■ EXERCISE GOAL ■
Please retype every line of text in the items below word for word, and leave the pictures out of your answer.

■ DATASET ■
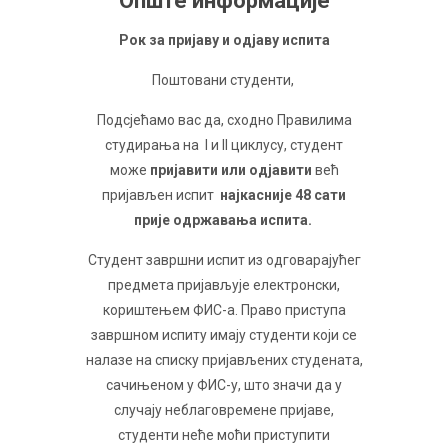
Опште информације
Рок за пријаву и одјаву испита
Поштовани студенти,
Подсјећамо вас да, сходно Правилима
студирања на I и II циклусу, студент
може
пријавити или одјавити
већ
пријављен испит
најкасније 48 сати
прије одржавања испита.
Студент завршни испит из одговарајућег
предмета пријављује електронски,
кориштењем ФИС-а. Право приступа
завршном испиту имају студенти који се
налазе на списку пријављених студената,
сачињеном у ФИС-у, што значи да у
случају неблаговремене пријаве,
студенти неће моћи приступити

■ TASK SOLUTION ■
Опште информације
Рок за пријаву и одјаву испита
Поштовани студенти,
Подсјећамо вас да, сходно Правилима
студирања на I и II циклусу, студент
може
пријавити или одјавити
већ
пријављен испит
најкасније 48 сати
прије одржавања испита.
Студент завршни испит из одговарајућег
предмета пријављује електронски,
кориштењем ФИС-а. Право приступа
завршном испиту имају студенти који се
налазе на списку пријављених студената,
сачињеном у ФИС-у, што значи да у
случају неблаговремене пријаве,
студенти неће моћи приступити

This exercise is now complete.